"Choice" & History (was Re: Rawls)

JKSCHW at aol.com JKSCHW at aol.com
Mon Jan 31 20:20:21 PST 2000


In a message dated 00-01-31 18:35:43 EST, you write:

<< Mill's & Rawl's friendliness to the idea of socialism has to be qualified,

though. There are socialisms, and there are socialisms. For instance,

between left-wing liberals and Fabian socialists, there is little

difference, to be sure. Both are "designers" of institutions & social

arrangements. The rhetoric of abolitionists & civil rights movements of

course contained vital elements of moral suasion in the interest of

creating the enlightened opinion, with which one can expect Rawls to feel

kinship. I'd be surprised, though, if you tell me that Rawls gets inspired

by David Walker, C. L. R. James, Franz Fanon, Malcolm X, Angela Davis, etc.

>>

OK, neither of them are revolutionary socialists. They are not Marxists. They abhor the idea of the subordinate groups changing the social order by force. Rawls is probably more open to coercion enforced against the privileged than Mill, although if I read Mill correctly he rather expects an explosion if the privileged do not give up their advantages peacably. They are, like almost all of us here, nice, well-behaved middle class members of the professional classes, with all the advantages and defects of that social background. I doubt whether any of us could chuck Molotov cocktails or shoot bourgeois hostages either. (Lukacs ordered shootings in Hungary in 1919, but he was from the financial aristocracy.)

That does not mean that Rawls and Mill are limited to a Fabian conception of a better social order as big welfare state no different in basic structure, although with a lot more redistribution, from what we have now, that is, limited to Scandanavian social democracy. Mill as I read him clearly foresees the end of private property in the productive assets and the end of wage labor, with industry being run and woned by associared labor. More, he regards that as change for the better.
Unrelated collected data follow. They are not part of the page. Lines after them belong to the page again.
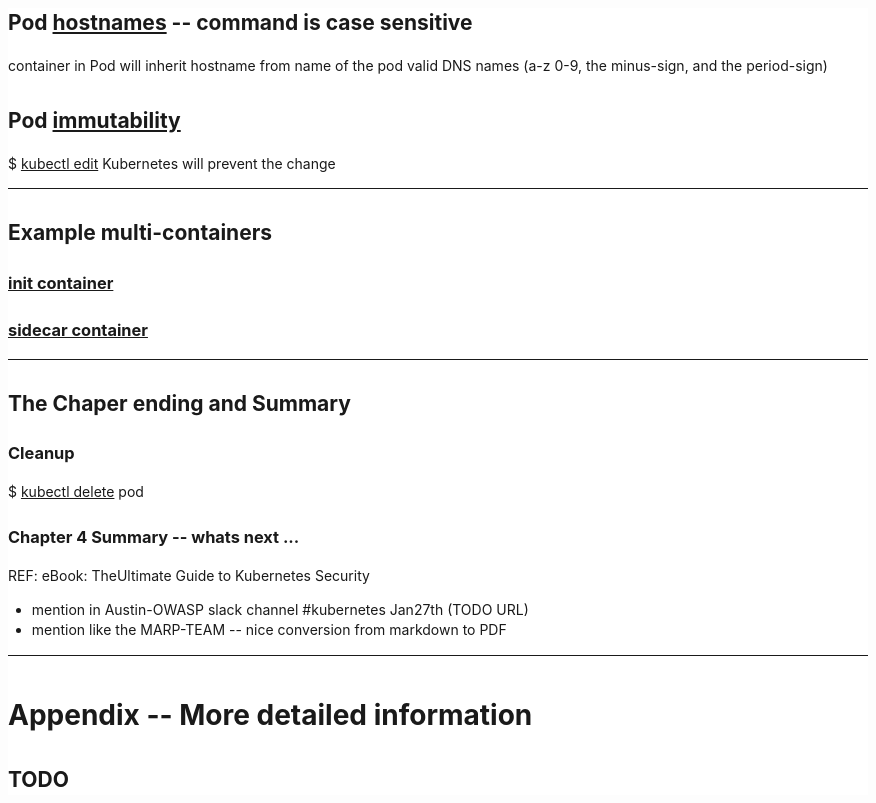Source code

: ## Pod [hostnames](https://kubernetes.io/docs/concepts/services-networking/dns-pod-service/#pods)  -- command is case sensitive
container in Pod will inherit hostname from name of the pod
valid DNS names (a-z 0-9, the minus-sign, and the period-sign)

## Pod [immutability](https://kubernetes.io/docs/concepts/containers/#container-images)
$ [kubectl edit](https://kubernetes.io/docs/reference/generated/kubectl/kubectl-commands#edit) <name>
Kubernetes will prevent the change

--- 

## Example multi-containers
### [init container](https://github.com/nigelpoulton/TheK8sBook/blob/master/pods/initpod.yml)
### [sidecar container](https://github.com/nigelpoulton/TheK8sBook/blob/master/pods/sidecarpod.yml)

---

## The Chaper ending and Summary
### Cleanup
$ [kubectl delete](https://kubernetes.io/docs/reference/generated/kubectl/kubectl-commands#delete) pod <name>

### Chapter 4 Summary -- whats next ...

REF: eBook: TheUltimate Guide to Kubernetes Security
  - mention in Austin-OWASP slack channel #kubernetes Jan27th (TODO URL)
  - mention like the MARP-TEAM -- nice conversion from markdown to PDF

--- 

# Appendix -- More detailed information
## TODO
This is well to left of anything now existing or conceivably on the agenda in real world politics for the foreseeable future. it is not mild liberalim of Fabian reform.

Likewise, Rawls advocates either market socialism basically congruent to Mill's (or mine) or what he calls "property owning democarcy," a private property system about which he is rather vague, but which involves, I take it, democracy with real teeth and based on ownership of private property by all, not by a tiny minority. The "property owning democracy" may be a petty bourgeois utopia, and I think it is, but it's not welfare state corporate capitalism. It would be radical idea to insist that the political order be based on real mass ownership of productive assets. And Rawls, more than Mill, would allow coercion to enforce these changes.
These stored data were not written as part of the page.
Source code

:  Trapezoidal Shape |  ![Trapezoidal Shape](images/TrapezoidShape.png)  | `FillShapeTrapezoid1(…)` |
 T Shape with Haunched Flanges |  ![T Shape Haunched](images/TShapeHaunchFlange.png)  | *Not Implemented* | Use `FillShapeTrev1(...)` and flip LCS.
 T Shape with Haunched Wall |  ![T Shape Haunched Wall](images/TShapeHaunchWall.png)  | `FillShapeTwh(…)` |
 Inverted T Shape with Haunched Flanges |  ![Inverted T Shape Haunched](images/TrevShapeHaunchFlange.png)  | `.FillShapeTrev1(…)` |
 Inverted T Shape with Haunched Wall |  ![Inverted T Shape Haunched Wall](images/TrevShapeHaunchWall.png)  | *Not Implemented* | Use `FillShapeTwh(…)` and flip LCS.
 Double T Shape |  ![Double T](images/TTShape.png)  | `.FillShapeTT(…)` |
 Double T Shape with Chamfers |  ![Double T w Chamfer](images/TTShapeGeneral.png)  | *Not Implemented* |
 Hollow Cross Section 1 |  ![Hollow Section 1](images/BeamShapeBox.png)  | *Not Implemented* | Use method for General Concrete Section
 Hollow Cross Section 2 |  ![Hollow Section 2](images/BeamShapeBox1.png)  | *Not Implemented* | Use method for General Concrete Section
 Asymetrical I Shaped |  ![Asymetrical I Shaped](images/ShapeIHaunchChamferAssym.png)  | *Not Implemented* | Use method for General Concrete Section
So, it's true. Their hearts do not thrill as the red flag goes by; their heroes are not yours or, perhaps mine. But that does not mean that they are really defenders of the status quo with prettying reforms.

And I think you are buying into the post hoc appropriation of the abolitionists and the civil rights movement if you think they were all nicey-nice kissy-kiss love & sweetness. The abolitionists included John Brown, for one, and "even" the preacher types like William Lloyd Garrison were flaming radicals. Garrison called the US Constitution a pact with Hell. He regularly burned the flag. How do you like them apples? As for the civil rights movement, Malcom X may have talked like a badass, but it was King who was the confrontational, in-your-face kick-butt militant. His conversion into a palster saint has been one of the more interesting ideological transformations of our times.

Be that as it may, I would think that people on the left would prefer to appropriate, if they could, the two great liberal political thinkers of the last two centuries instead of sneering at them for their somewhat different idioms and precoccuptions. You can leave them to the pro-capitalist liberals, they'll be happy to have them. I think that would be a mistake, even if these great left liberals do not give you the frisson of revolutionary definace one gets from Angela Davis or Farnz Fanon. (Or Marx.)